WHAT YOU NEED TO DO: The response should be an exact transcription of the data below, free of images.

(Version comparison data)
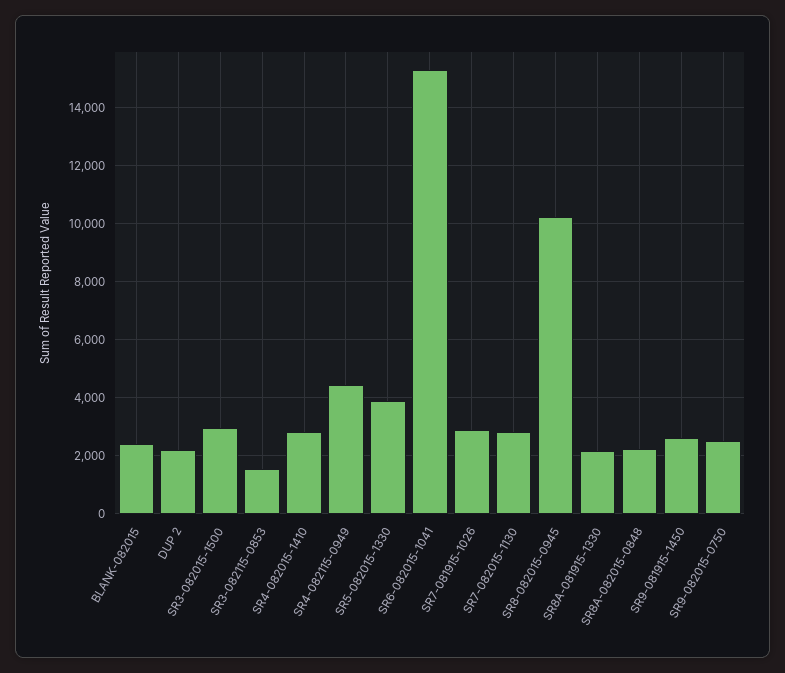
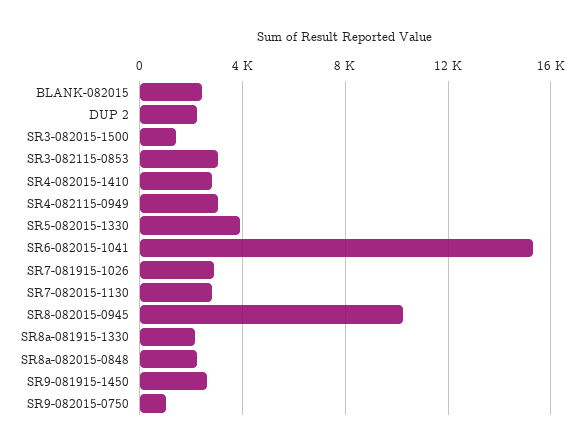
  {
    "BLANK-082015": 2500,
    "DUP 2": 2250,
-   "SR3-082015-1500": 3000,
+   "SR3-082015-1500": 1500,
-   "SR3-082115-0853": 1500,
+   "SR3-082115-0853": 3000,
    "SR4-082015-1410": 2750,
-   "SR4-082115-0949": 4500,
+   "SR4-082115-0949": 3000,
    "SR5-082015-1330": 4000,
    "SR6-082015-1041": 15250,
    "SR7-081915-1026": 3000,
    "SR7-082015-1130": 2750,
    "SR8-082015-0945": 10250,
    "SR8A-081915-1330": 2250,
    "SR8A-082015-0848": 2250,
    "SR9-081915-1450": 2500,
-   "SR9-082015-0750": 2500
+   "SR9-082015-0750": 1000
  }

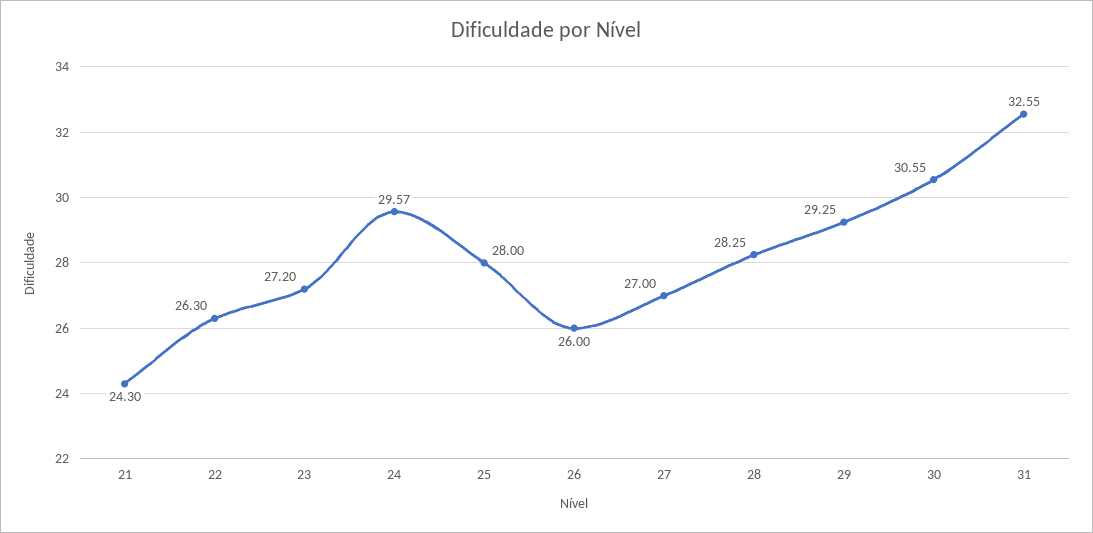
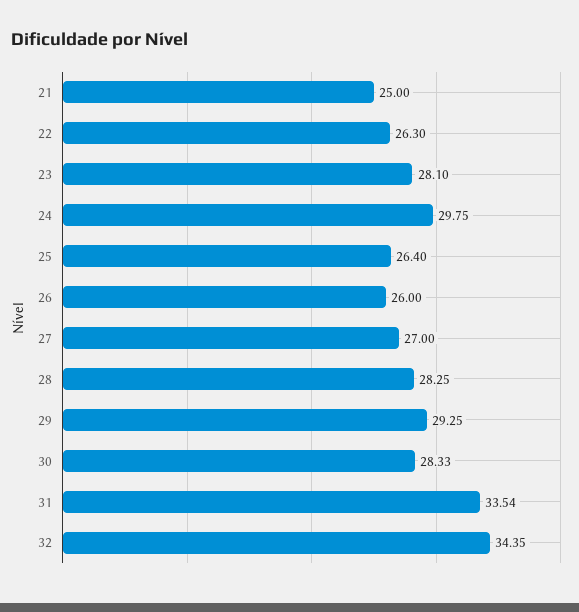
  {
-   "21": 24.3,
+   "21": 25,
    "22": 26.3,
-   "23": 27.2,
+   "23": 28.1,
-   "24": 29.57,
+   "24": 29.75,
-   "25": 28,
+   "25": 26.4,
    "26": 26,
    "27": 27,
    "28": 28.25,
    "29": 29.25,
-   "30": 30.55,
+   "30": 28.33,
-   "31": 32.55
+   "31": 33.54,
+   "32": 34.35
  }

OUTPUT OF THE TASK:
  {
    "BLANK-082015": 2500,
    "DUP 2": 2250,
-   "SR3-082015-1500": 3000,
+   "SR3-082015-1500": 1500,
-   "SR3-082115-0853": 1500,
+   "SR3-082115-0853": 3000,
    "SR4-082015-1410": 2750,
-   "SR4-082115-0949": 4500,
+   "SR4-082115-0949": 3000,
    "SR5-082015-1330": 4000,
    "SR6-082015-1041": 15250,
    "SR7-081915-1026": 3000,
    "SR7-082015-1130": 2750,
    "SR8-082015-0945": 10250,
    "SR8A-081915-1330": 2250,
    "SR8A-082015-0848": 2250,
    "SR9-081915-1450": 2500,
-   "SR9-082015-0750": 2500
+   "SR9-082015-0750": 1000
  }

  {
-   "21": 24.3,
+   "21": 25,
    "22": 26.3,
-   "23": 27.2,
+   "23": 28.1,
-   "24": 29.57,
+   "24": 29.75,
-   "25": 28,
+   "25": 26.4,
    "26": 26,
    "27": 27,
    "28": 28.25,
    "29": 29.25,
-   "30": 30.55,
+   "30": 28.33,
-   "31": 32.55
+   "31": 33.54,
+   "32": 34.35
  }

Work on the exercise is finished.